Erdoğan, Muğla’nın yerel yönetimlerinin sorun çözme konusundaki yetersizliklerine dikkat çekerek, muhalefetin siyasi meselelerdeki tutumlarının, yönettikleri şehirlerdeki problemleri de etkilediğini belirtti. Muğla ve Bodrum gibi yerlerin turizmde ön plana çıktığını, fakat yerel yönetimlerin buraya gereken hizmeti sunmadığını dile getirdi.

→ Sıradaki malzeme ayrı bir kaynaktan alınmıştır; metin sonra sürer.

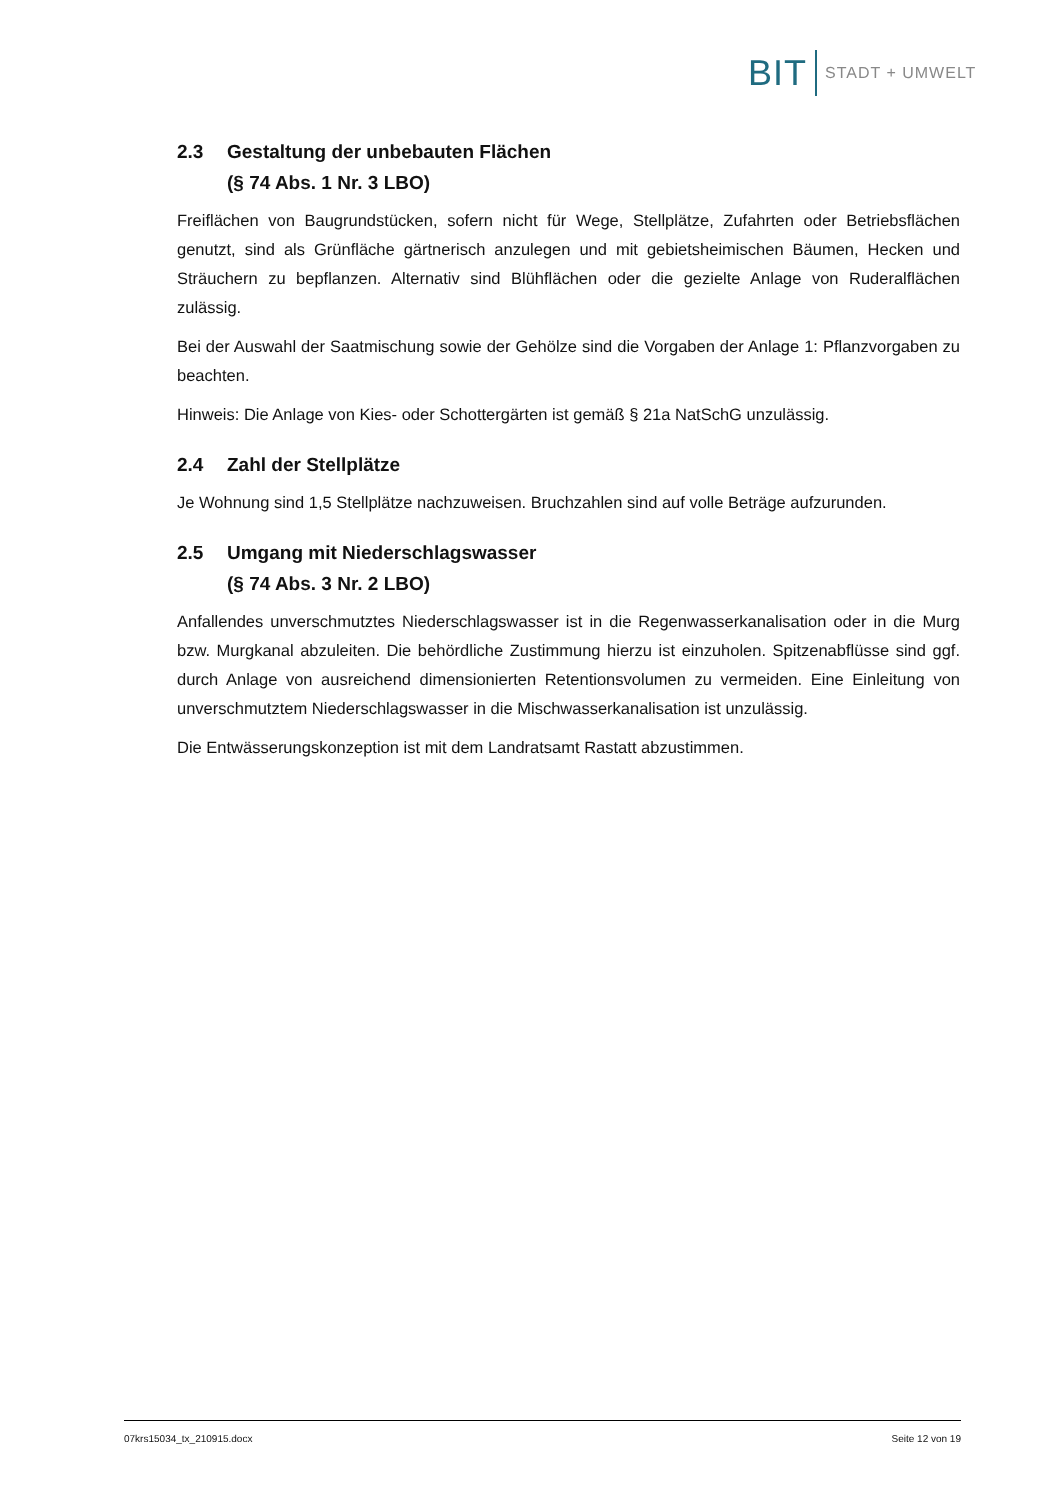BIT STADT + UMWELT
2.3 Gestaltung der unbebauten Flächen
(§ 74 Abs. 1 Nr. 3 LBO)
Freiflächen von Baugrundstücken, sofern nicht für Wege, Stellplätze, Zufahrten oder Betriebsflächen genutzt, sind als Grünfläche gärtnerisch anzulegen und mit gebietsheimischen Bäumen, Hecken und Sträuchern zu bepflanzen. Alternativ sind Blühflächen oder die gezielte Anlage von Ruderalflächen zulässig.
Bei der Auswahl der Saatmischung sowie der Gehölze sind die Vorgaben der Anlage 1: Pflanzvorgaben zu beachten.
Hinweis: Die Anlage von Kies- oder Schottergärten ist gemäß § 21a NatSchG unzulässig.
2.4 Zahl der Stellplätze
Je Wohnung sind 1,5 Stellplätze nachzuweisen. Bruchzahlen sind auf volle Beträge aufzurunden.
2.5 Umgang mit Niederschlagswasser
(§ 74 Abs. 3 Nr. 2 LBO)
Anfallendes unverschmutztes Niederschlagswasser ist in die Regenwasserkanalisation oder in die Murg bzw. Murgkanal abzuleiten. Die behördliche Zustimmung hierzu ist einzuholen. Spitzenabflüsse sind ggf. durch Anlage von ausreichend dimensionierten Retentionsvolumen zu vermeiden. Eine Einleitung von unverschmutztem Niederschlagswasser in die Mischwasserkanalisation ist unzulässig.
Die Entwässerungskonzeption ist mit dem Landratsamt Rastatt abzustimmen.
07krs15034_tx_210915.docx Seite 12 von 19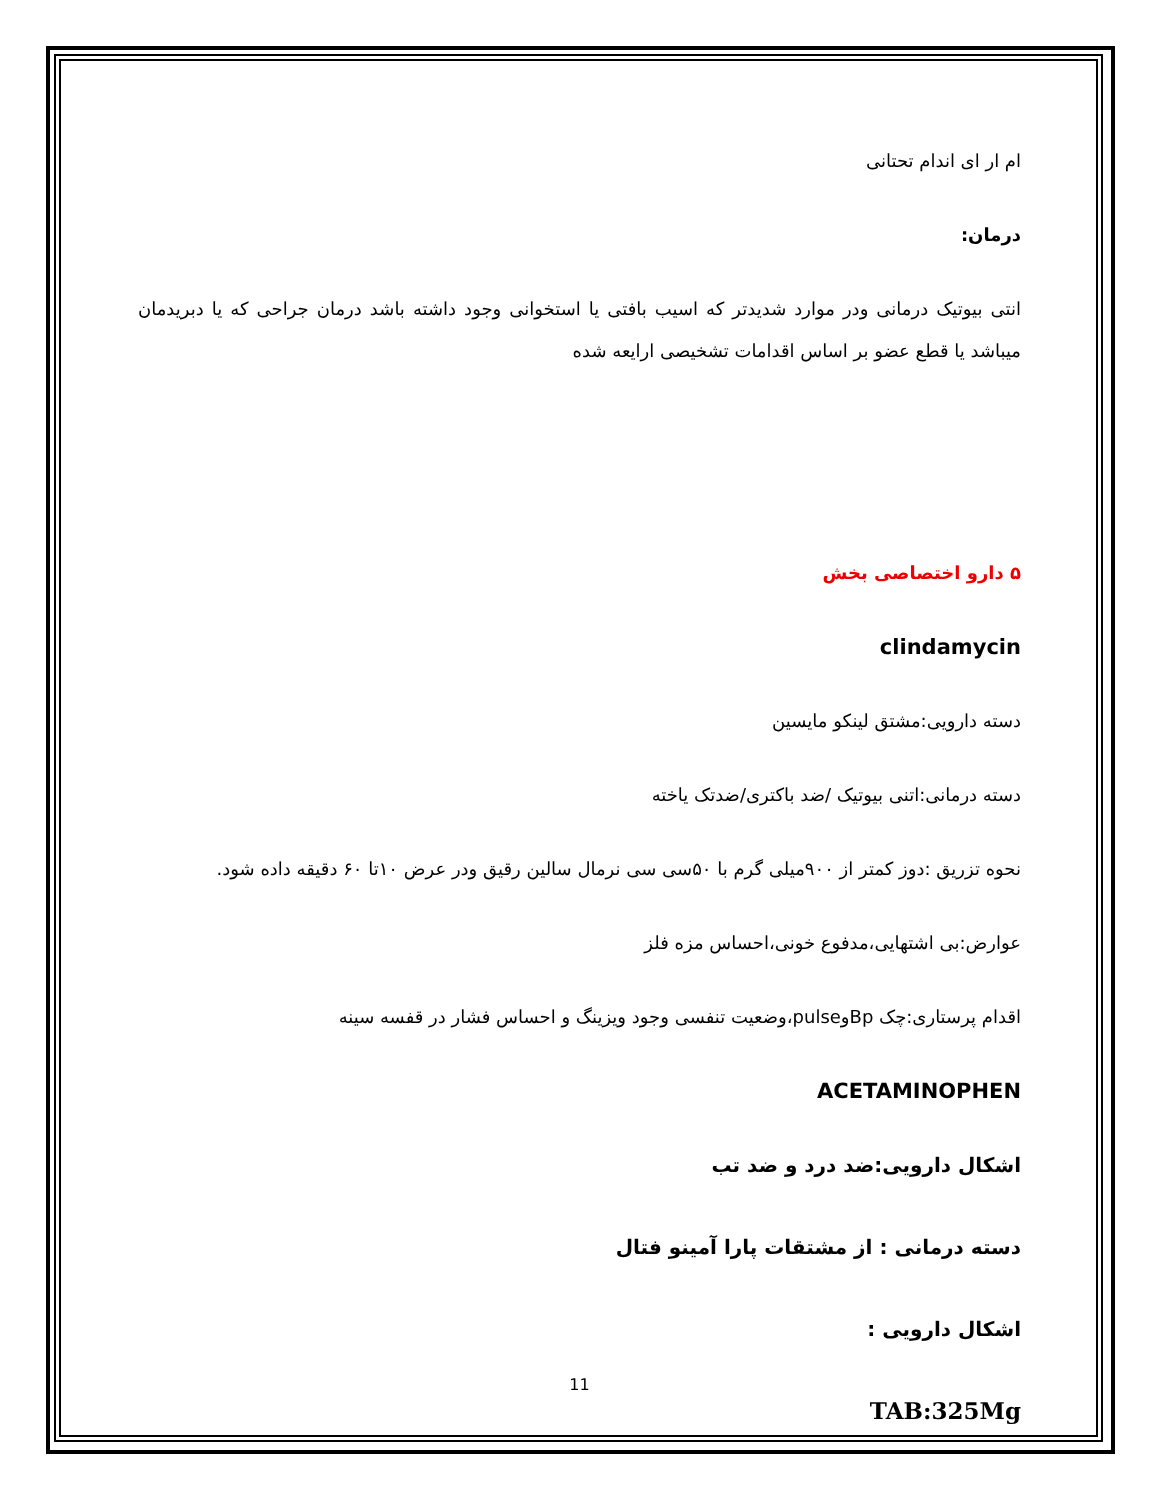ام ار ای اندام تحتانی
درمان:
انتی بیوتیک درمانی ودر موارد شدیدتر که اسیب بافتی یا استخوانی وجود داشته باشد درمان جراحی که یا دبریدمان میباشد یا قطع عضو بر اساس اقدامات تشخیصی ارایعه شده
۵ دارو اختصاصی بخش
clindamycin
دسته دارویی:مشتق لینکو مایسین
دسته درمانی:اتنی بیوتیک /ضد باکتری/ضدتک یاخته
نحوه تزریق :دوز کمتر از ۹۰۰میلی گرم با ۵۰سی سی نرمال سالین رقیق ودر عرض ۱۰تا ۶۰ دقیقه داده شود.
عوارض:بی اشتهایی،مدفوع خونی،احساس مزه فلز
اقدام پرستاری:چک Bpوpulse،وضعیت تنفسی وجود ویزینگ و احساس فشار در قفسه سینه
ACETAMINOPHEN
اشکال دارویی:ضد درد و ضد تب
دسته درمانی : از مشتقات پارا آمینو فتال
اشکال دارویی :
TAB:325Mg
11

Muğla’da su sıkıntıları olduğunun altını çizen Erdoğan, büyükşehir statüsündeki Muğla’nın bu sorunu çözme konusunda yetersiz kaldığını ifade etti.
Erdoğan, İstanbul’da yaşadığı su sorununu çözmüş biri olarak, mevcut muhalefet belediyelerinin benzer sorunlarla yüzleşip yüzleşmediğini sorguladı. Su sorununun çözümünün büyük şehir belediyeleri için bir görev olduğunu belirtti ve yerel yönetimlerin problemleri çözmek yerine mazeret üretmeye odaklandıklarını söyledi. Sonuç olarak, Muğla’nın ve diğer şehirlerin sorunlarına gerçekçi ve etkin çözümler üretilmediği sürece, halkın sıkıntılarının devam edeceğine dikkat çekti.